I have been struggling for the past month or so with impending changes in my life in about a year. My job will be ending, and my roommate (whom i've lived with the past 5 years) will be moving to go to grad school. Tuesday, I was feeling VERY sad and hopeless about the future, and was probably most "authentic" with her about how I really feel about my future, and she suggested making an appt with my pdoc.

At first I was scared a little by what she said--like she really thinks I'm that depressed?! I made a resolution to try and fight this weight that wants to make me stay in bed whenever I'm not at work--fight harder than I have been the past few weeks.

(I'm getting to my point....I swear!)

I just couldn't shake this feeling of being unsettled by her request for me to check my med dosage. I think it is because a part of me took it as "Well, I can do nothing with you when you're so depressed, so go up your meds." Like she can't deal with me when I'm being so "Eeyore-ish".

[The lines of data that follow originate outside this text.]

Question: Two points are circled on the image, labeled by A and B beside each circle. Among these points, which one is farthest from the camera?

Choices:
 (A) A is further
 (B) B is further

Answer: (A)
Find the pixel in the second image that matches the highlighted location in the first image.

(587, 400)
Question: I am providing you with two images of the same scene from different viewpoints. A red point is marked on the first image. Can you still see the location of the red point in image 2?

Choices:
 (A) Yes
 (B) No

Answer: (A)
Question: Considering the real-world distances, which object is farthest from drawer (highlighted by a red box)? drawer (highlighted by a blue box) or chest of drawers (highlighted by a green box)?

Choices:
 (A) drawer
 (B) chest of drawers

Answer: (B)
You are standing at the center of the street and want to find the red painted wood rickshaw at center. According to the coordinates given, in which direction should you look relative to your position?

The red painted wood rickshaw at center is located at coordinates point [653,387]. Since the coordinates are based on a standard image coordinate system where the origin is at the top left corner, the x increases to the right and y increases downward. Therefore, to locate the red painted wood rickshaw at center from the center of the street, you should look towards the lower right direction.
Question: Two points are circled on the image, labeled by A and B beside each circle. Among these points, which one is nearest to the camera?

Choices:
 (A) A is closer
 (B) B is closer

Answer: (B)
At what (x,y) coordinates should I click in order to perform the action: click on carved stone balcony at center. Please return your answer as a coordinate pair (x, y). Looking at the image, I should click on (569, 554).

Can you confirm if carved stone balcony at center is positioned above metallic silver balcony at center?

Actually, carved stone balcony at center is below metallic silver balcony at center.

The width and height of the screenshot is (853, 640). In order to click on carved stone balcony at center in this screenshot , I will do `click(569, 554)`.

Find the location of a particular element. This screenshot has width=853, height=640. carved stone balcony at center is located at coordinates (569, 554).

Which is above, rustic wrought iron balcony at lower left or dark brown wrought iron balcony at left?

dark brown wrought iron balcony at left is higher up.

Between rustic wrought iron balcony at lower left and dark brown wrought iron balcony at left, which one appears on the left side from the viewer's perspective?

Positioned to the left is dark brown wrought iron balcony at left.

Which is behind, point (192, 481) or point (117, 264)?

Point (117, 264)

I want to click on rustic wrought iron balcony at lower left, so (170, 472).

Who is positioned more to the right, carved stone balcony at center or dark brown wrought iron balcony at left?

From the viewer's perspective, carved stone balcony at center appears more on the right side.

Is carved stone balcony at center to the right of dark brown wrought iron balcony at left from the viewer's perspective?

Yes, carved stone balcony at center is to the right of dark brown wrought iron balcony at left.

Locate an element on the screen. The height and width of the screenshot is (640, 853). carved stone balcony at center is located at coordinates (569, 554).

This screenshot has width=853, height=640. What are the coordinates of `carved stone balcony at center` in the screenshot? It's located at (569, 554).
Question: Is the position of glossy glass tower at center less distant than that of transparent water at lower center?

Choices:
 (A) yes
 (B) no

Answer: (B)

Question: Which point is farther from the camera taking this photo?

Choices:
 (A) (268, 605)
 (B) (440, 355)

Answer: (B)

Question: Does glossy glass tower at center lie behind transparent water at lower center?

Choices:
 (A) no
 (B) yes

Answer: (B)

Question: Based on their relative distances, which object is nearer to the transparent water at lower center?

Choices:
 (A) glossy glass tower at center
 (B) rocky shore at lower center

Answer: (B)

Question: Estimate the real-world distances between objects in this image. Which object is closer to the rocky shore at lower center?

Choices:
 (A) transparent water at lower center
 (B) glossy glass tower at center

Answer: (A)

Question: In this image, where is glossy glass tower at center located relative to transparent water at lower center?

Which in turn made me think about my relationship with her. I think that in some way I am intimidated by her. I am afraid of what she REALLY thinks of me. I feel like I go in and struggle and struggle and struggle in therapy with feeling stuck in life, and in the room, and its been hard. She asks questions and makes observations, and never has ever said anything to make me think she thinks negatively of me--but i'm SO SCARED that she does.

That she thinks I'm pathetic, boring, redundant, and just so sick of my endless whining about problems that aren't THAT big of a deal. So my fear, in turn, must hold me back in some way.

REALLY long story short....has anyone experienced something like this? What do I do? Obviously the answer will be "Talk to her!" That thought makes me freeze up inside. What if she agrees!? What if she agrees that my life isn't so bad, that I do seem to stay stuck in this holding pattern, that she can't really help, that I don't try enough...any amount of negative things. What will I do then?